In Moskau wird eher zurückhaltend darauf reagiert. Man hat einfach konstatiert, dass im Moment keine Waffen aus den USA geliefert werden. Man spricht vom Konflikt in der Ostukraine immer von einem Bürgerkrieg, der mit provoziert worden sei von den USA, weil diese den Aufstand auf dem Maidan-Platz letztes Jahr unterstützt hatten. Das heisst, die Angst vor Waffenlieferungen aus den USA ist im Moment nicht so gross. Was in Moskau viel grössere Sorgen macht, sind allenfalls neue Sanktionen. Insbesondere wenn man Russland den Zugang zum Zahlungssystem Swift verwehren würde, dann hätte das verheerende Folgen.

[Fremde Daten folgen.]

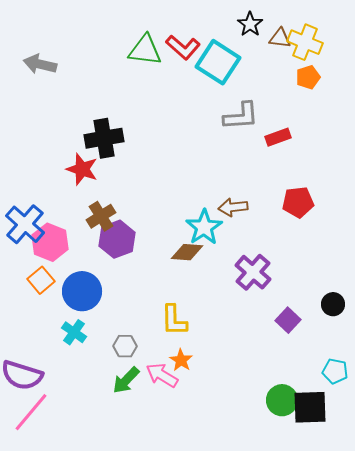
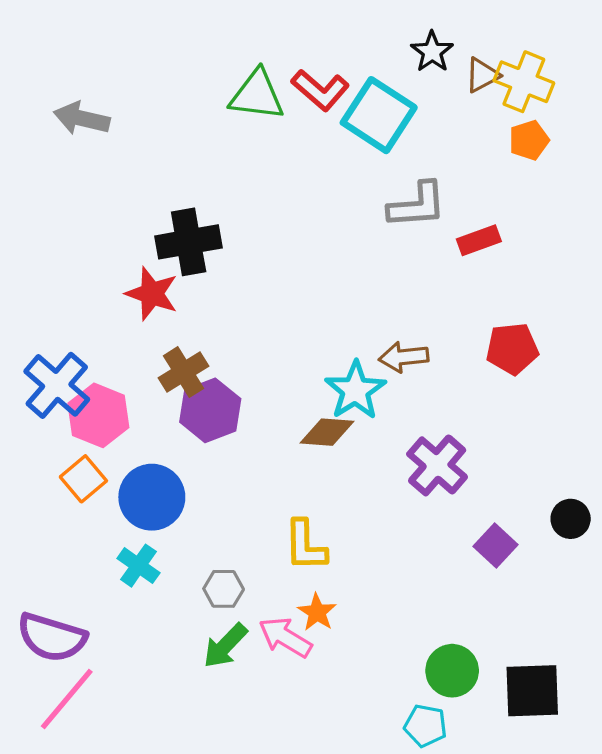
brown triangle: (280, 38) -> (482, 75), turned -35
cyan pentagon: (335, 371) -> (425, 726), moved
green circle: (282, 400) -> (452, 671), moved

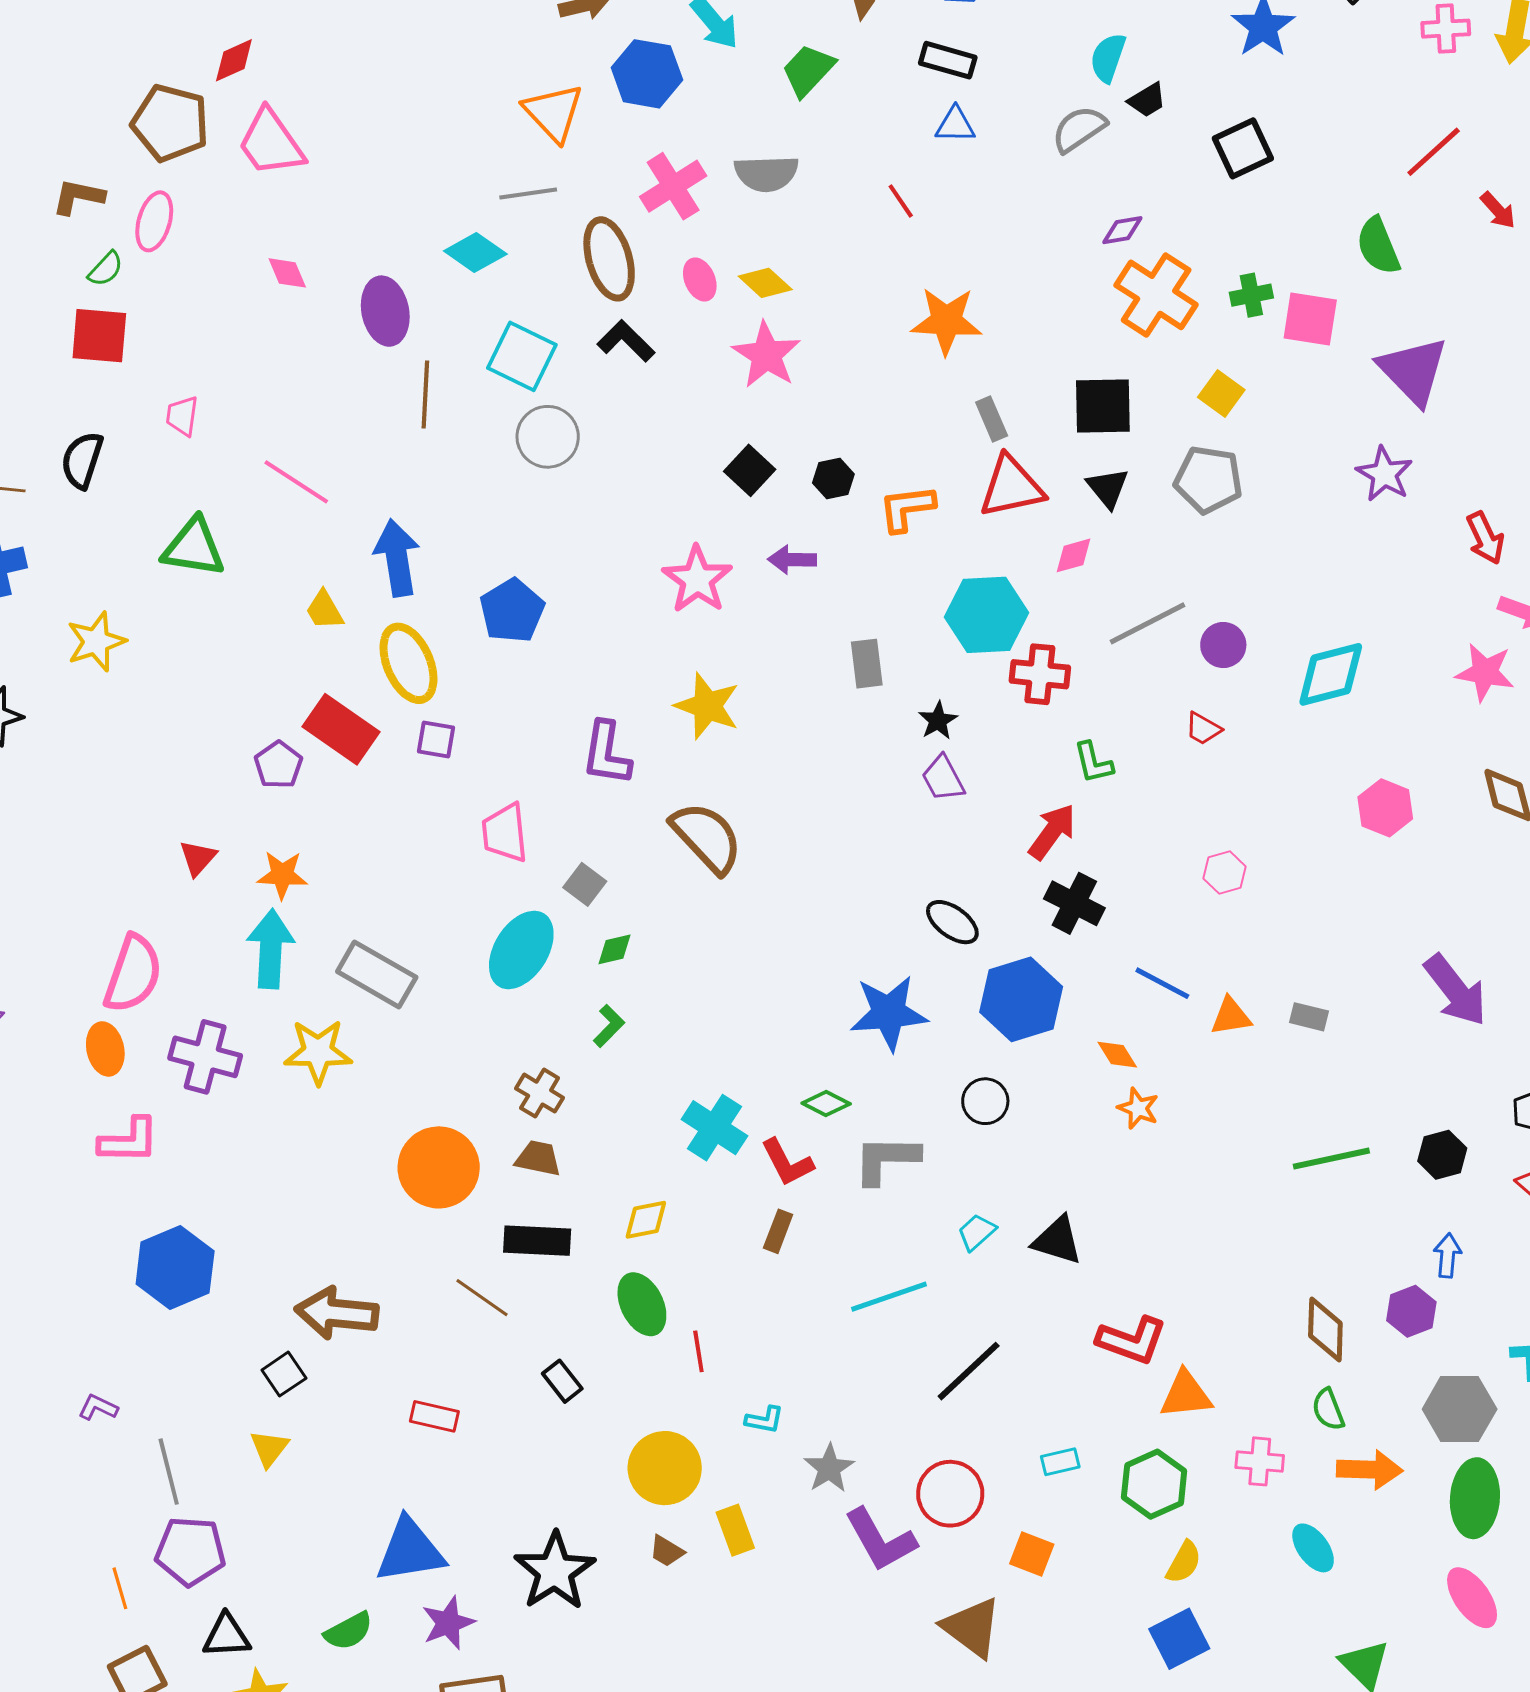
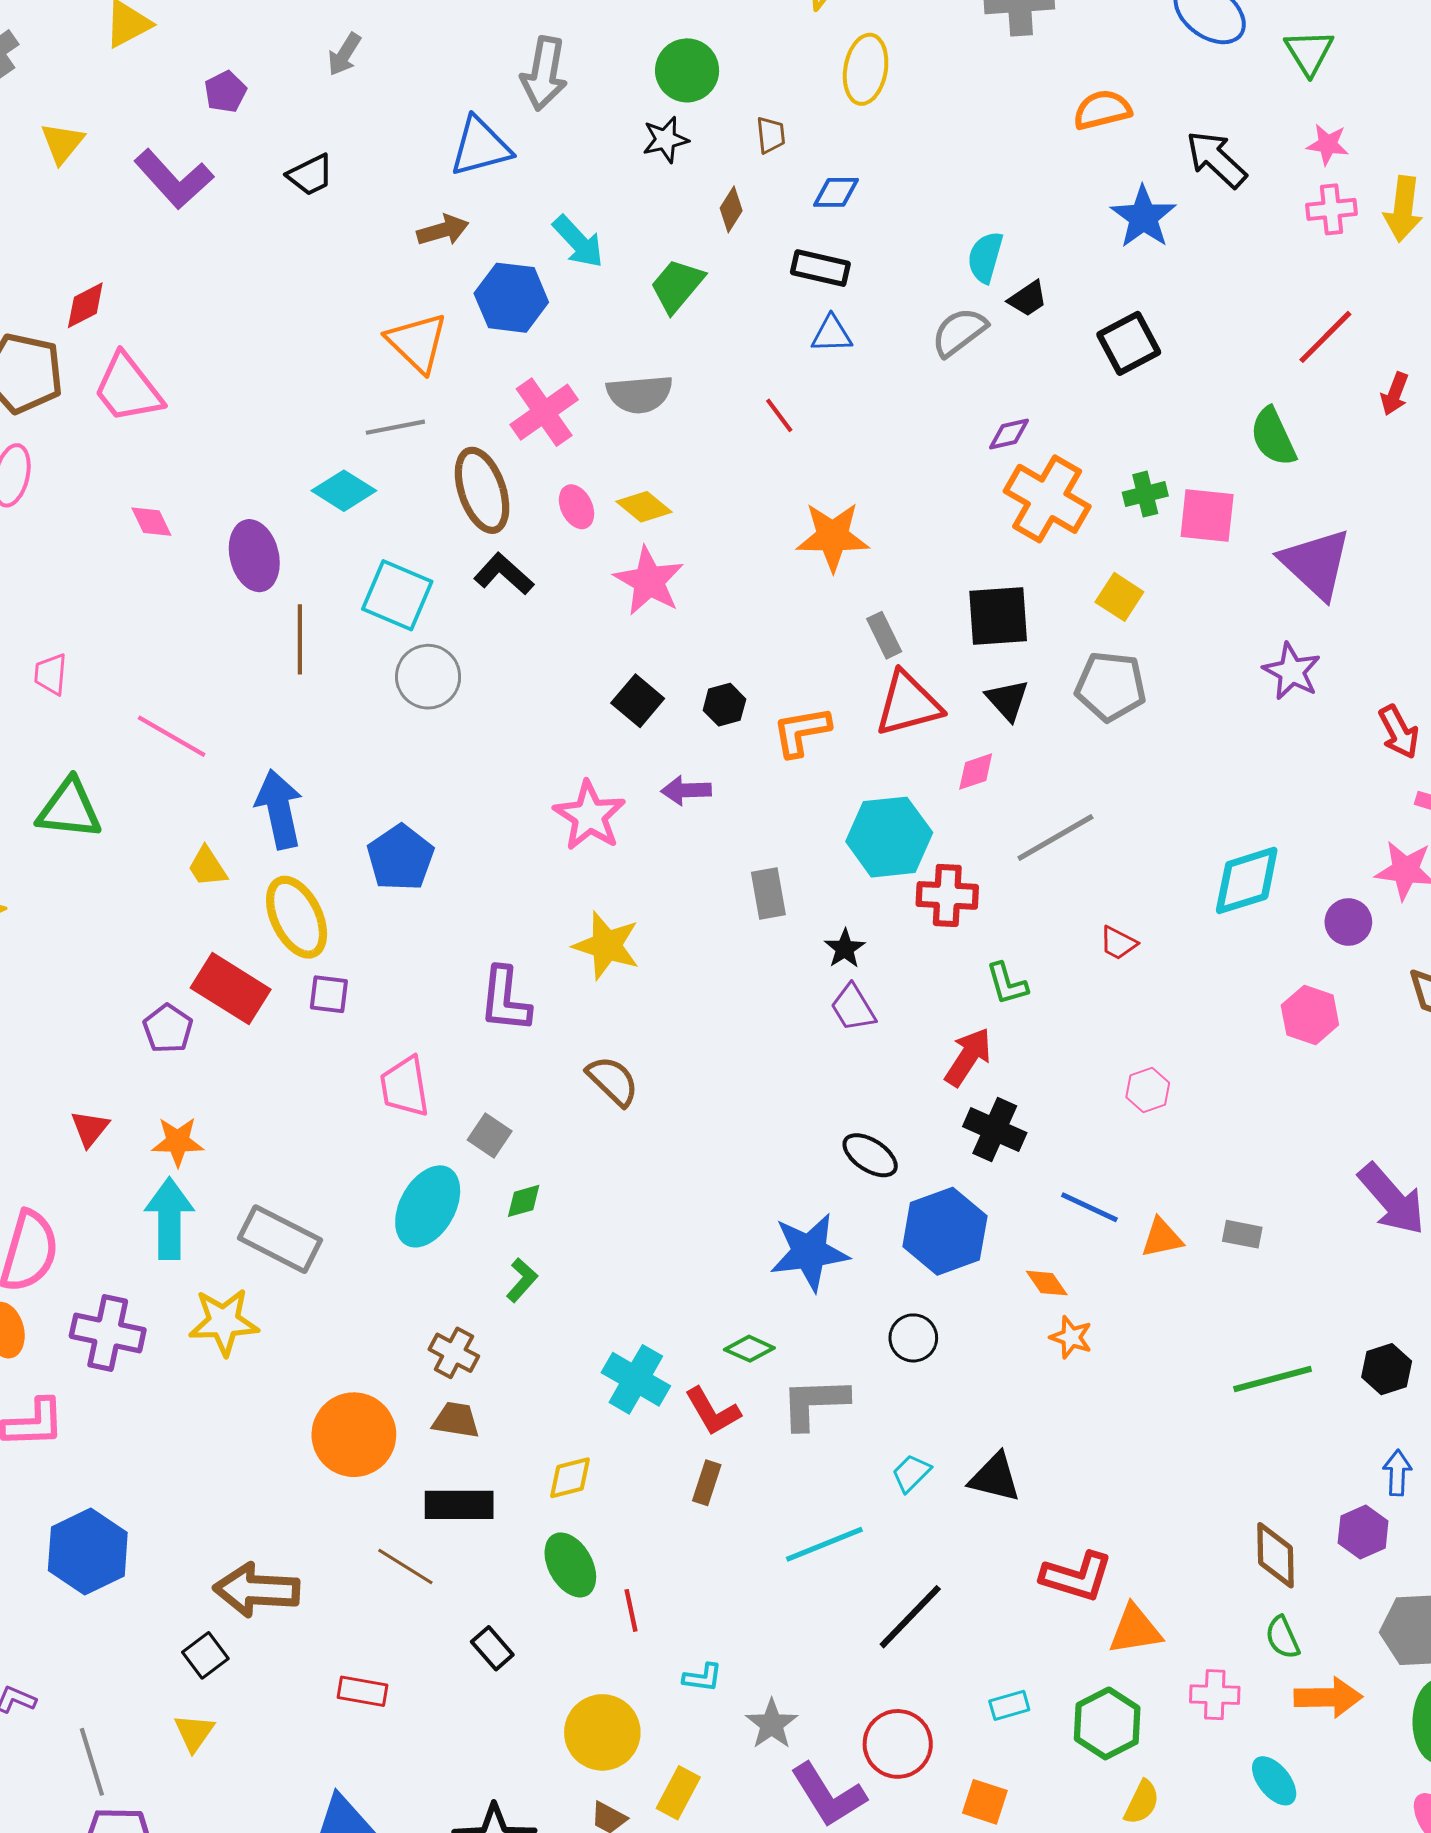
red arrow: (1498, 210) -> (1395, 394), turned 66
purple circle: (1223, 645) -> (1348, 922), moved
brown semicircle: (707, 837) -> (613, 1081), size x0.7
yellow rectangle: (735, 1530) -> (678, 1793), turned 51

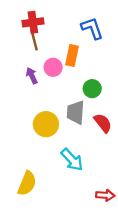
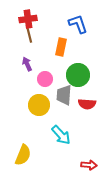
pink circle: (53, 67) -> (45, 79), moved
green circle: (92, 89) -> (78, 75), size x1.5
red semicircle: (103, 123) -> (87, 104), turned 132

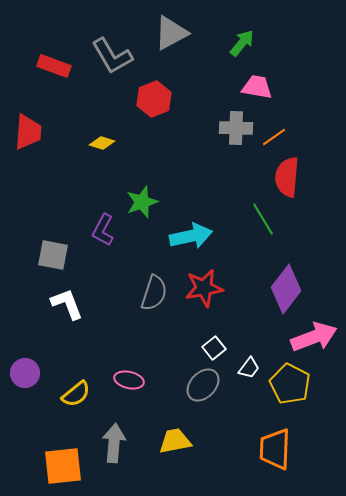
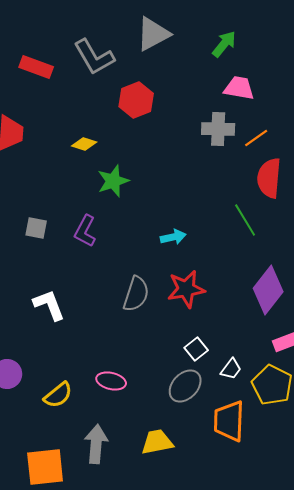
green star: (142, 202) -> (113, 181), moved
cyan arrow: (191, 236) -> (173, 237), size x0.6
gray square: (53, 255) -> (36, 228), moved, size x0.7
orange trapezoid: (275, 449) -> (229, 421), moved

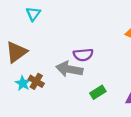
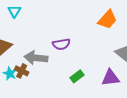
gray arrow: (69, 69) -> (36, 58), moved

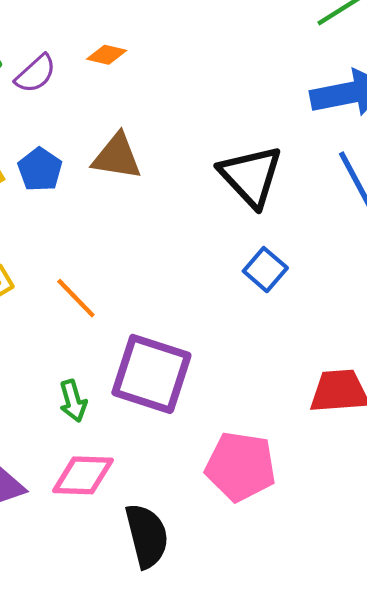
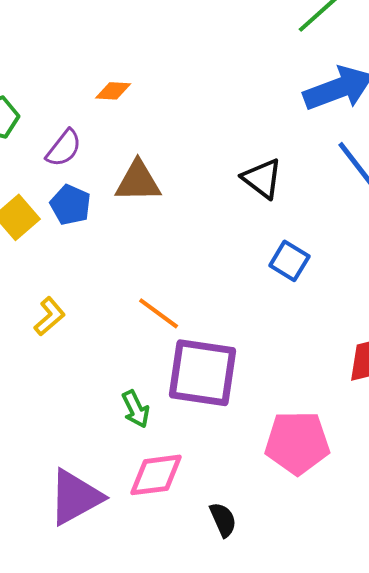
purple semicircle: (36, 74) -> (64, 148), moved
black triangle: (251, 176) -> (262, 178), size x0.7
orange line: (76, 298) -> (159, 313), moved
black semicircle: (147, 536) -> (223, 520), size x0.6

Der Kreml hat für diesen Fall ganz klar mit grossen und schweren Retourkutschen gedroht.

Die Friedensgespräche in Minsk sind gescheitert. Wie geht es jetzt auf diplomatischer Ebene weiter?

Die Diplomatie ist die Verliererin in diesem Konflikt. Beide Seiten versuchen jetzt militärisch, auf dem Feld, neue Fakten zu schaffen. Der Stein des Anstosses ist im Moment die Waffenstillstandslinie. Kiew verlangt von den Rebellen, dass sie sich auf die Linie, auf die man im September geeinigt hatte, zurückziehen. Aber die Separatisten sagen, sie wollen die Gebietsgewinne, die sie in dieser Zeit gemacht haben, behalten. Dabei handelt es sich um rund 500 Quadratkilometer. Das ist viel. Im Moment haben sich offenbar beide Seiten entschieden, um jedes Dorf, um jeden Boden weiter zu kämpfen. Irgendwann wird die schwächere Partei einfach nachgeben müssen und es werden neue Linien gezogen. So wie es aussieht, sind die Ukrainer derzeit am kürzeren Hebel.